TRANSFERT D'E-MAIL PRO VERS LA MESSAGERIE PERSO : LA FAUTE EXISTE... MAIS ELLE N'EST PAS FORCÉMENT GRAVE !
- Sébastien LAGOUTTE

- 29 avr. 2025
- 2 min de lecture
Dans un arrêt du 9 avril 2025 (Cass. Soc. 9 avril 2025, pourvoi n°24-12.055), la chambre sociale de la Cour de cassation a rappelé avec pragmatisme les contours de la faute grave en matière de sécurité informatique. Un salarié peut-il être licencié pour faute grave pour avoir transféré un e-mail contenant des documents confidentiels sur sa boîte personnelle ? Pas forcément, répond la Haute juridiction.

Les faits
La salariée d'une société a été licenciée pour faute grave après avoir transféré un e-mail avec pièces jointes depuis sa messagerie professionnelle vers sa messagerie personnelle, en contradiction avec les règles internes de sécurité informatique et d’éthique de l’entreprise.
Elle a saisi le conseil de prud’hommes pour contester son licenciement.
Rappel de la procédure
La Cour d’appel de Colmar, dans un arrêt du 17 novembre 2023, donne raison à la salariée.
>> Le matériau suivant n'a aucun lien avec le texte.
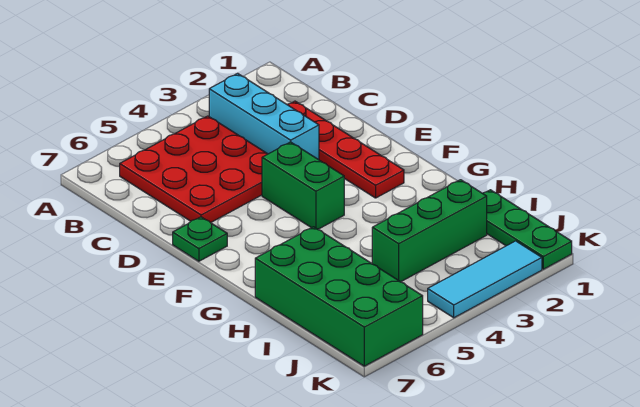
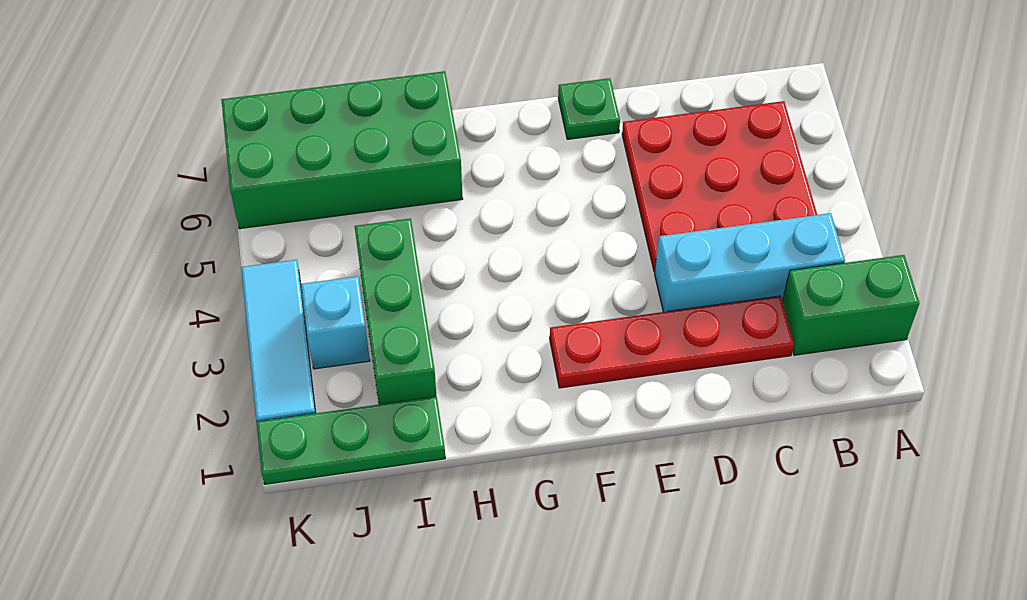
green 1x2 brick [262,142,344,229] -> green 1x2 brick moved to [782,255,919,355]
none -> cyan 1x1 brick [301,276,370,369]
Elle juge que le licenciement ne repose ni sur une faute grave, ni même sur une cause réelle et sérieuse. La société employeur forme un pourvoi en cassation, estimant que le comportement de la salariée rendait impossible son maintien dans l’entreprise.
La question de droit
Le transfert de documents professionnels confidentiels vers une boîte mail personnelle constitue-t-il, en soi, une faute grave rendant impossible le maintien du salarié dans l’entreprise ?
La décision de la Cour d'appel de Lyon
Par un arrêt du 9 avril 2025, la Cour de cassation rejette le pourvoi de l’employeur. Elle valide l’appréciation des juges du fond qui ont estimé :
que les faits reprochés étaient établis et constituaient un manquement aux règles internes de sécurité,
mais qu’ils ne suffisaient pas à caractériser une faute grave dans la mesure où aucune transmission externe des données n’avait été démontrée, la salariée bénéficiait d’une longue ancienneté sans passé disciplinaire et aucun rappel préalable à ses obligations n’avait été effectué par l’employeur.
La décision illustre le pouvoir d’appréciation des juges du fond dans la qualification de la faute grave.
Elle rappelle que :
La faute grave n’est pas définie uniquement par la transgression d’une règle interne, aussi importante soit-elle, mais par l’impossibilité de maintenir le salarié dans l’entreprise, ce qui suppose une gravité particulière du comportement.
L’ancienneté, l’absence d’antécédents disciplinaires et l’absence de dommage réel sont des éléments contextuels à prendre en compte, qui peuvent atténuer la portée de la faute.
La Cour refuse de raisonner par hypothèse : en l’absence de preuve d’un usage malveillant des données, elle refuse de qualifier la faute de grave.
En somme, même dans un contexte de sécurité informatique renforcée, le simple manquement aux règles internes ne suffit pas, sans preuve d’intention malveillante ou d’atteinte concrète aux intérêts de l’entreprise.